[Work item]
Among the lines below, take the one holding "RECT 78.510 224.760 78.810 225.760 ;", the one holding "END uo_out[2]", and all lines between them. Set them down exactly.

[Supplied information]
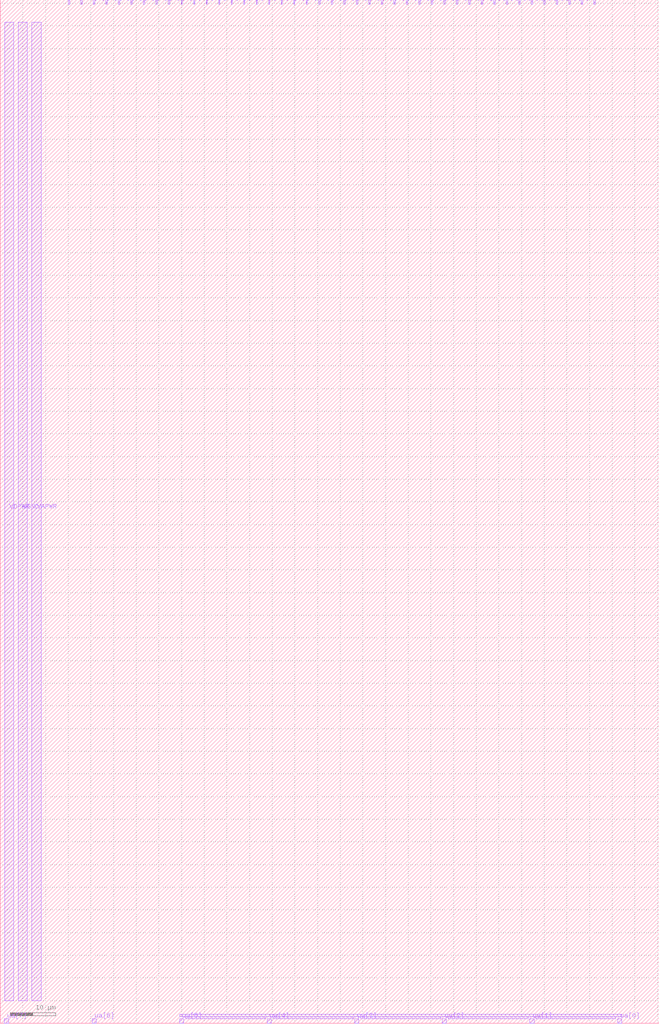
<source format=lef>
MACRO tt_um_tatzelreference
  CLASS BLOCK ;
  FOREIGN tt_um_tatzelreference ;
  ORIGIN 0.000 0.000 ;
  SIZE 145.360 BY 225.760 ;
  PIN clk
    DIRECTION INPUT ;
    USE SIGNAL ;
    PORT
      LAYER met4 ;
        RECT 128.190 224.760 128.490 225.760 ;
    END
  END clk
  PIN ena
    DIRECTION INPUT ;
    USE SIGNAL ;
    PORT
      LAYER met4 ;
        RECT 130.950 224.760 131.250 225.760 ;
    END
  END ena
  PIN rst_n
    DIRECTION INPUT ;
    USE SIGNAL ;
    PORT
      LAYER met4 ;
        RECT 125.430 224.760 125.730 225.760 ;
    END
  END rst_n
  PIN ua[0]
    DIRECTION INOUT ;
    USE SIGNAL ;
    PORT
      LAYER met4 ;
        RECT 136.170 0.000 137.070 1.000 ;
    END
  END ua[0]
  PIN ua[1]
    DIRECTION INOUT ;
    USE SIGNAL ;
    PORT
      LAYER met4 ;
        RECT 116.850 0.000 117.750 1.000 ;
    END
  END ua[1]
  PIN ua[2]
    DIRECTION INOUT ;
    USE SIGNAL ;
    PORT
      LAYER met4 ;
        RECT 97.530 0.000 98.430 1.000 ;
    END
  END ua[2]
  PIN ua[3]
    DIRECTION INOUT ;
    USE SIGNAL ;
    PORT
      LAYER met4 ;
        RECT 78.210 0.000 79.110 1.000 ;
    END
  END ua[3]
  PIN ua[4]
    DIRECTION INOUT ;
    USE SIGNAL ;
    PORT
      LAYER met4 ;
        RECT 58.890 0.000 59.790 1.000 ;
    END
  END ua[4]
  PIN ua[5]
    DIRECTION INOUT ;
    USE SIGNAL ;
    PORT
      LAYER met4 ;
        RECT 39.570 0.000 40.470 1.000 ;
    END
  END ua[5]
  PIN ua[6]
    DIRECTION INOUT ;
    USE SIGNAL ;
    PORT
      LAYER met4 ;
        RECT 20.250 0.000 21.150 1.000 ;
    END
  END ua[6]
  PIN ua[7]
    DIRECTION INOUT ;
    USE SIGNAL ;
    PORT
      LAYER met4 ;
        RECT 0.930 0.000 1.830 1.000 ;
    END
  END ua[7]
  PIN ui_in[0]
    DIRECTION INPUT ;
    USE SIGNAL ;
    PORT
      LAYER met4 ;
        RECT 122.670 224.760 122.970 225.760 ;
    END
  END ui_in[0]
  PIN ui_in[1]
    DIRECTION INPUT ;
    USE SIGNAL ;
    PORT
      LAYER met4 ;
        RECT 119.910 224.760 120.210 225.760 ;
    END
  END ui_in[1]
  PIN ui_in[2]
    DIRECTION INPUT ;
    USE SIGNAL ;
    PORT
      LAYER met4 ;
        RECT 117.150 224.760 117.450 225.760 ;
    END
  END ui_in[2]
  PIN ui_in[3]
    DIRECTION INPUT ;
    USE SIGNAL ;
    PORT
      LAYER met4 ;
        RECT 114.390 224.760 114.690 225.760 ;
    END
  END ui_in[3]
  PIN ui_in[4]
    DIRECTION INPUT ;
    USE SIGNAL ;
    PORT
      LAYER met4 ;
        RECT 111.630 224.760 111.930 225.760 ;
    END
  END ui_in[4]
  PIN ui_in[5]
    DIRECTION INPUT ;
    USE SIGNAL ;
    PORT
      LAYER met4 ;
        RECT 108.870 224.760 109.170 225.760 ;
    END
  END ui_in[5]
  PIN ui_in[6]
    DIRECTION INPUT ;
    USE SIGNAL ;
    PORT
      LAYER met4 ;
        RECT 106.110 224.760 106.410 225.760 ;
    END
  END ui_in[6]
  PIN ui_in[7]
    DIRECTION INPUT ;
    USE SIGNAL ;
    PORT
      LAYER met4 ;
        RECT 103.350 224.760 103.650 225.760 ;
    END
  END ui_in[7]
  PIN uio_in[0]
    DIRECTION INPUT ;
    USE SIGNAL ;
    PORT
      LAYER met4 ;
        RECT 100.590 224.760 100.890 225.760 ;
    END
  END uio_in[0]
  PIN uio_in[1]
    DIRECTION INPUT ;
    USE SIGNAL ;
    PORT
      LAYER met4 ;
        RECT 97.830 224.760 98.130 225.760 ;
    END
  END uio_in[1]
  PIN uio_in[2]
    DIRECTION INPUT ;
    USE SIGNAL ;
    PORT
      LAYER met4 ;
        RECT 95.070 224.760 95.370 225.760 ;
    END
  END uio_in[2]
  PIN uio_in[3]
    DIRECTION INPUT ;
    USE SIGNAL ;
    PORT
      LAYER met4 ;
        RECT 92.310 224.760 92.610 225.760 ;
    END
  END uio_in[3]
  PIN uio_in[4]
    DIRECTION INPUT ;
    USE SIGNAL ;
    PORT
      LAYER met4 ;
        RECT 89.550 224.760 89.850 225.760 ;
    END
  END uio_in[4]
  PIN uio_in[5]
    DIRECTION INPUT ;
    USE SIGNAL ;
    PORT
      LAYER met4 ;
        RECT 86.790 224.760 87.090 225.760 ;
    END
  END uio_in[5]
  PIN uio_in[6]
    DIRECTION INPUT ;
    USE SIGNAL ;
    PORT
      LAYER met4 ;
        RECT 84.030 224.760 84.330 225.760 ;
    END
  END uio_in[6]
  PIN uio_in[7]
    DIRECTION INPUT ;
    USE SIGNAL ;
    PORT
      LAYER met4 ;
        RECT 81.270 224.760 81.570 225.760 ;
    END
  END uio_in[7]
  PIN uio_oe[0]
    DIRECTION OUTPUT ;
    USE SIGNAL ;
    PORT
      LAYER met4 ;
        RECT 34.350 224.760 34.650 225.760 ;
    END
  END uio_oe[0]
  PIN uio_oe[1]
    DIRECTION OUTPUT ;
    USE SIGNAL ;
    PORT
      LAYER met4 ;
        RECT 31.590 224.760 31.890 225.760 ;
    END
  END uio_oe[1]
  PIN uio_oe[2]
    DIRECTION OUTPUT ;
    USE SIGNAL ;
    PORT
      LAYER met4 ;
        RECT 28.830 224.760 29.130 225.760 ;
    END
  END uio_oe[2]
  PIN uio_oe[3]
    DIRECTION OUTPUT ;
    USE SIGNAL ;
    PORT
      LAYER met4 ;
        RECT 26.070 224.760 26.370 225.760 ;
    END
  END uio_oe[3]
  PIN uio_oe[4]
    DIRECTION OUTPUT ;
    USE SIGNAL ;
    PORT
      LAYER met4 ;
        RECT 23.310 224.760 23.610 225.760 ;
    END
  END uio_oe[4]
  PIN uio_oe[5]
    DIRECTION OUTPUT ;
    USE SIGNAL ;
    PORT
      LAYER met4 ;
        RECT 20.550 224.760 20.850 225.760 ;
    END
  END uio_oe[5]
  PIN uio_oe[6]
    DIRECTION OUTPUT ;
    USE SIGNAL ;
    PORT
      LAYER met4 ;
        RECT 17.790 224.760 18.090 225.760 ;
    END
  END uio_oe[6]
  PIN uio_oe[7]
    DIRECTION OUTPUT ;
    USE SIGNAL ;
    PORT
      LAYER met4 ;
        RECT 15.030 224.760 15.330 225.760 ;
    END
  END uio_oe[7]
  PIN uio_out[0]
    DIRECTION OUTPUT ;
    USE SIGNAL ;
    PORT
      LAYER met4 ;
        RECT 56.430 224.760 56.730 225.760 ;
    END
  END uio_out[0]
  PIN uio_out[1]
    DIRECTION OUTPUT ;
    USE SIGNAL ;
    PORT
      LAYER met4 ;
        RECT 53.670 224.760 53.970 225.760 ;
    END
  END uio_out[1]
  PIN uio_out[2]
    DIRECTION OUTPUT ;
    USE SIGNAL ;
    PORT
      LAYER met4 ;
        RECT 50.910 224.760 51.210 225.760 ;
    END
  END uio_out[2]
  PIN uio_out[3]
    DIRECTION OUTPUT ;
    USE SIGNAL ;
    PORT
      LAYER met4 ;
        RECT 48.150 224.760 48.450 225.760 ;
    END
  END uio_out[3]
  PIN uio_out[4]
    DIRECTION OUTPUT ;
    USE SIGNAL ;
    PORT
      LAYER met4 ;
        RECT 45.390 224.760 45.690 225.760 ;
    END
  END uio_out[4]
  PIN uio_out[5]
    DIRECTION OUTPUT ;
    USE SIGNAL ;
    PORT
      LAYER met4 ;
        RECT 42.630 224.760 42.930 225.760 ;
    END
  END uio_out[5]
  PIN uio_out[6]
    DIRECTION OUTPUT ;
    USE SIGNAL ;
    PORT
      LAYER met4 ;
        RECT 39.870 224.760 40.170 225.760 ;
    END
  END uio_out[6]
  PIN uio_out[7]
    DIRECTION OUTPUT ;
    USE SIGNAL ;
    PORT
      LAYER met4 ;
        RECT 37.110 224.760 37.410 225.760 ;
    END
  END uio_out[7]
  PIN uo_out[0]
    DIRECTION OUTPUT ;
    USE SIGNAL ;
    PORT
      LAYER met4 ;
        RECT 78.510 224.760 78.810 225.760 ;
    END
  END uo_out[0]
  PIN uo_out[1]
    DIRECTION OUTPUT ;
    USE SIGNAL ;
    PORT
      LAYER met4 ;
        RECT 75.750 224.760 76.050 225.760 ;
    END
  END uo_out[1]
  PIN uo_out[2]
    DIRECTION OUTPUT ;
    USE SIGNAL ;
    PORT
      LAYER met4 ;
        RECT 72.990 224.760 73.290 225.760 ;
    END
  END uo_out[2]
  PIN uo_out[3]
    DIRECTION OUTPUT ;
    USE SIGNAL ;
    PORT
      LAYER met4 ;
        RECT 70.230 224.760 70.530 225.760 ;
    END
  END uo_out[3]
  PIN uo_out[4]
    DIRECTION OUTPUT ;
    USE SIGNAL ;
    PORT
      LAYER met4 ;
        RECT 67.470 224.760 67.770 225.760 ;
    END
  END uo_out[4]
  PIN uo_out[5]
    DIRECTION OUTPUT ;
    USE SIGNAL ;
    PORT
      LAYER met4 ;
        RECT 64.710 224.760 65.010 225.760 ;
    END
  END uo_out[5]
  PIN uo_out[6]
    DIRECTION OUTPUT ;
    USE SIGNAL ;
    PORT
      LAYER met4 ;
        RECT 61.950 224.760 62.250 225.760 ;
    END
  END uo_out[6]
  PIN uo_out[7]
    DIRECTION OUTPUT ;
    USE SIGNAL ;
    PORT
      LAYER met4 ;
        RECT 59.190 224.760 59.490 225.760 ;
    END
  END uo_out[7]
  PIN VDPWR
    DIRECTION INOUT ;
    USE POWER ;
    PORT
      LAYER met4 ;
        RECT 1.000 5.000 3.000 220.760 ;
    END
  END VDPWR
  PIN VGND
    DIRECTION INOUT ;
    USE GROUND ;
    PORT
      LAYER met4 ;
        RECT 4.000 5.000 6.000 220.760 ;
    END
  END VGND
  PIN VAPWR
    DIRECTION INOUT ;
    USE POWER ;
    PORT
      LAYER met4 ;
        RECT 7.000 5.000 9.000 220.760 ;
    END
  END VAPWR
  OBS
      LAYER met4 ;
        RECT 39.570 1.400 137.070 2.000 ;
        RECT 40.870 1.000 58.490 1.400 ;
        RECT 60.190 1.000 77.810 1.400 ;
        RECT 79.510 1.000 97.130 1.400 ;
        RECT 98.830 1.000 116.450 1.400 ;
        RECT 118.150 1.000 135.770 1.400 ;
  END
END tt_um_tatzelreference
END LIBRARY


</source>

[Completed task]
        RECT 78.510 224.760 78.810 225.760 ;
    END
  END uo_out[0]
  PIN uo_out[1]
    DIRECTION OUTPUT ;
    USE SIGNAL ;
    PORT
      LAYER met4 ;
        RECT 75.750 224.760 76.050 225.760 ;
    END
  END uo_out[1]
  PIN uo_out[2]
    DIRECTION OUTPUT ;
    USE SIGNAL ;
    PORT
      LAYER met4 ;
        RECT 72.990 224.760 73.290 225.760 ;
    END
  END uo_out[2]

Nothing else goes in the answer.